**Tasks to carry out:**
A: Summarize the Spark Streaming checkpointing thread in two sentences.
B: List every time value, in milliseconds, that the Spark Streaming checkpointing thread gives for a restored KafkaRDD.
C: Write what comes next in the Spark Streaming checkpointing thread, starting after its last quoted log line.

Re: Spark Streaming Checkpointing Restarts with 0 Event Batches

Posted by Cody Koeninger <co...@koeninger.org>.

When the kafka rdd is actually being iterated on the worker, there should
be an info line of the form

    log.info(s"Computing topic ${part.topic}, partition ${part.partition} "
+

      s"offsets ${part.fromOffset} -> ${part.untilOffset}")


You should be able to compare that to log of offsets during checkpoint
loading, to see if they line up.

Just out of curiosity, does removing the call to checkpoint on the stream
affect anything?



On Wed, Aug 26, 2015 at 1:04 PM, Susan Zhang <su...@gmail.com> wrote:

> Thanks for the suggestions! I tried the following:
>
> I removed
>
> createOnError = true
>
> And reran the same process to reproduce. Double checked that checkpoint is
> loading:
>
> 15/08/26 10:10:40 INFO
> DirectKafkaInputDStream$DirectKafkaInputDStreamCheckpointData: Restoring
> KafkaRDD for time 1440608825000 ms [(install-json,5,825898270,825898528),
> (install-json,4,825400856,825401058),
> (install-json,1,831453228,831453396),
> (install-json,0,1295759888,1295760378),
> (install-json,2,824443526,824444409), (install-json,3,
> 811222580,811222874)]
> 15/08/26 10:10:40 INFO
> DirectKafkaInputDStream$DirectKafkaInputDStreamCheckpointData: Restoring
> KafkaRDD for time 1440608830000 ms [(install-json,5,825898528,825898791),
> (install-json,4,825401058,825401249),
> (install-json,1,831453396,831453603),
> (install-json,0,1295760378,1295760809),
> (install-json,2,824444409,824445510), (install-json,3,
> 811222874,811223285)]
> ...
>
> And the same issue is appearing as before (with 0 event batches getting
> queued corresponding to dropped messages). Our kafka brokers are on version
> 0.8.2.0, if that makes a difference.
>
> Also as a sanity check, I took out the ZK updates and reran (just in case
> that was somehow causing problems), and that didn't change anything as
> expected.
>
> Furthermore, the 0 event batches seem to take longer to process than
> batches with the regular load of events: processing time for 0 event
> batches can be upwards of 1 - 2 minutes, whereas processing time for ~2000
> event batches is consistently < 1s. Why would that happen?
>
>
> As for the checkpoint call:
>
> directKStream.checkpoint(checkpointDuration)
>
> was an attempt to set the checkpointing interval (at some multiple of the
> batch interval), whereas StreamingContext.checkpoint seems like it will
> only set the checkpoint directory.
>
>
>
> Thanks for all the help,
>
> Susan
>
>
> On Wed, Aug 26, 2015 at 7:12 AM, Cody Koeninger <co...@koeninger.org>
> wrote:
>
>> The first thing that stands out to me is
>> createOnError = true
>>
>> Are you sure the checkpoint is actually loading, as opposed to failing
>> and starting the job anyway?  There should be info lines that look like
>>
>> INFO DirectKafkaInputDStream$DirectKafkaInputDStreamCheckpointData:
>> Restoring KafkaRDD for time 1440597180000 ms [(test,1,162,220)

**Provided data:**
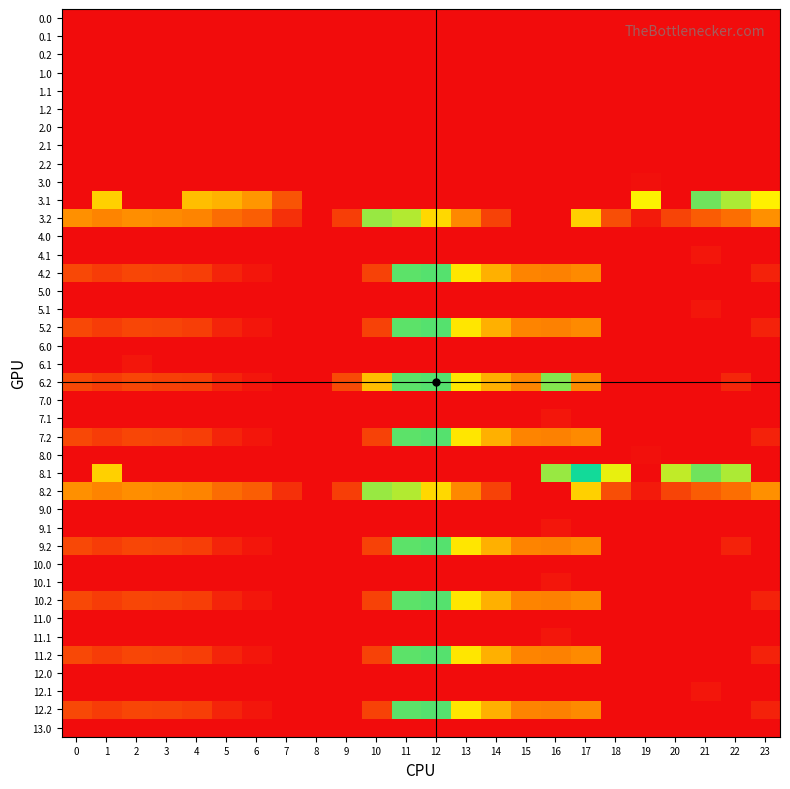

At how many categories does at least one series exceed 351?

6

==

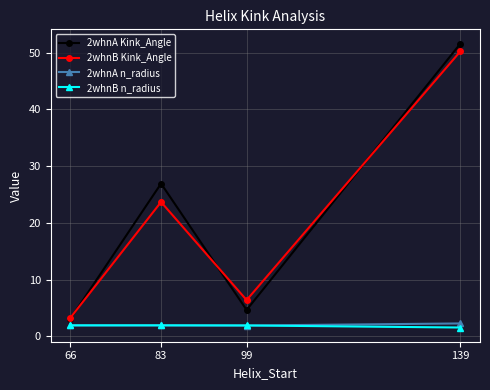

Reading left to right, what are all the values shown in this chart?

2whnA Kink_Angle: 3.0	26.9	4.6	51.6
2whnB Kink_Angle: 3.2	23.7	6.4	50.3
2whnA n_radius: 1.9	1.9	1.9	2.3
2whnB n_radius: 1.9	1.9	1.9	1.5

**Exercise answers:**
A: Cody Koeninger suggests comparing the worker's "Computing topic" info line with the offsets logged during checkpoint loading, and asks whether removing the checkpoint call on the stream changes anything. Susan Zhang reports that after removing createOnError = true the checkpoint does load, yet 0 event batches still get queued and take 1 to 2 minutes to process, while batches of about 2000 events finish in under a second.

B:
1440608825000
1440608830000
1440597180000

C:
>>
>>
>> You should be able to tell from those whether the offset ranges being
>> loaded from the checkpoint look reasonable.
>>
>> Also, is there a reason you're calling
>>
>> directKStream.checkpoint(checkpointDuration)
>>
>> Just calling checkpoint on the streaming context should be sufficient to
>> save the metadata
>>
>>
>>
>> On Tue, Aug 25, 2015 at 2:36 PM, Susan Zhang <su...@gmail.com>
>> wrote:
>>
>>> Sure thing!
>>>
>>> The main looks like:
>>>
>>>
>>> --------------------------------------------------------------------------------------------------
>>>
>>>
>>> val kafkaBrokers = conf.getString(s"$varPrefix.metadata.broker.list")
>>>
>>> val kafkaConf = Map(
>>>       "zookeeper.connect" -> zookeeper,
>>>       "group.id" -> options.group,
>>>       "zookeeper.connection.timeout.ms" -> "10000",
>>>       "auto.commit.interval.ms" -> "1000",
>>>       "rebalance.max.retries" -> "25",
>>>       "bootstrap.servers" -> kafkaBrokers
>>>     )
>>>
>>> val ssc = StreamingContext.getOrCreate(checkpointDirectory,
>>>       () => {
>>>         createContext(kafkaConf, checkpointDirectory, topic, numThreads,
>>> isProd)
>>>       }, createOnError = true)
>>>
>>> ssc.start()
>>> ssc.awaitTermination()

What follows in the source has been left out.